/ 5 February 2003

Burundi president ‘set up to fail’

Ten days before the official celebrations to mark the change of president in Burundi the capital suffered an unprecedented bombardment by the rebel group supposedly committed to the transition process.

The mortars fired by the Forces for the Defence of Democracy (FDD) that rained down for three days on civilian targets killed about a dozen people. This hardly put a spike in the tally of 300 000 deaths in Burundian war that the process is designed to end.

The brazen attack demonstrated yet again that the deadlines imposed by mediators have no bearing on the reality on the ground. It also underlined that the first priority of Burundi’s new Hutu President Domitien Ndayizeye is to bring the FDD to heel.

This will probably mean going back to war with the movement that is seen as the most important component of the peace process.

”If Ndayizeye doesn’t do this, he will be politically dead,” said Jan van Eck, a specialist on Burundi who was in the capital for both the bombardment and the celebrations.

”If he does take on the FDD, he will face serious opposition from within the army.

The truth is, Ndayizeye has been set up to fail. He replaced Tutsi Jean-Pierre Buyoya not because circumstances called for a change of president, but because the timetable dictated it.”

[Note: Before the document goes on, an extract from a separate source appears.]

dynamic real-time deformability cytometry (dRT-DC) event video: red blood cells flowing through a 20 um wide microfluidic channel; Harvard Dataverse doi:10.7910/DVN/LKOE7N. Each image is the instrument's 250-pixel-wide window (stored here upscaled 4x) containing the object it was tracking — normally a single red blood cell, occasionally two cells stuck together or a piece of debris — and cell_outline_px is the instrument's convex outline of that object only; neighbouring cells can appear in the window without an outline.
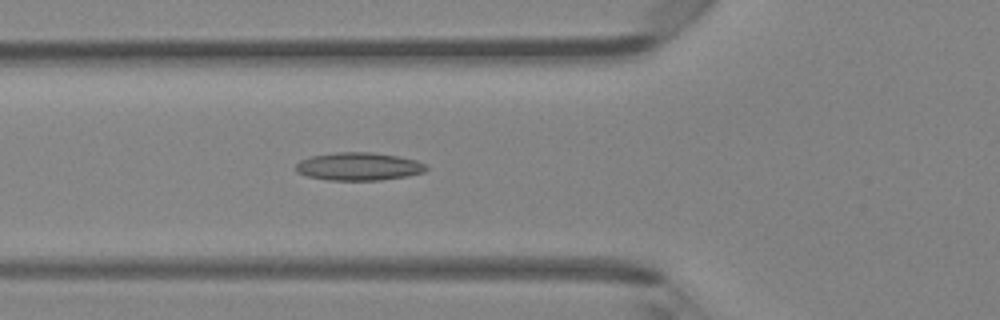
{"species": "Egyptian fruit bat (a non-hibernating species)", "species_latin": "Rousettus aegyptiacus", "temperature_condition": "room temperature", "stored_images_in_passage": 47, "camera_frame_rate_fps": 3000, "um_per_image_px": 0.085, "animal": {"sex": "female"}, "frame": {"image": 1, "passage_image": 17, "time_ms": 5.333, "image_size_px": [1000, 320], "cell_outline_px": [[428, 168], [424, 172], [408, 176], [380, 180], [328, 180], [308, 176], [296, 172], [296, 164], [300, 160], [312, 156], [336, 152], [372, 152], [396, 156], [416, 160], [428, 164]], "centroid_in_image_um": [30.51, 14.15], "position_along_channel_um": 95.3, "area_um2": 21.27}}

The FDD, which is the largest rebel group, was left out of negotiations leading up to the Arusha agreement in August 2000. Like the National Liberation Front (FNL) it was dismissed as a breakaway group from parties invited to participate in the process.

While the FDD was finally persuaded to come aboard, the FNL has shunned the process, maintaining that it has to be renegotiated.

Since signing the peace accord last December, however, the FDD has actually intensified its military activity.

This led to urgent calls for the deployment of an African peacekeeping force to contain the rebels. The force leader, South African Major General Sipho Binda, and his headquarter staff arrived in Bujumbura last weekend.

However, considerable logistical and financial difficulties stand in the way of deploying the envisaged 3 500 troops from South Africa, Ethiopia and Mozambique.

Military sources in South Africa and Burundi say that the Hutu FDD is creating a corridor between Tanzania in the south-east and the Democratic Republic of Congo in the north-west.

This is making the Tutsis jumpy because it would cut off escape routes into Tanzania and Rwanda. The FDD’s larger goal, however, remains the defeat of the Burundi army. In terms of Abuja agreement, the Burundi army is half Tutsi and half Hutu.

Thus the Hutus in government uniform were recruited before the FDD joined the process. The FDD wants to replace them with its own men.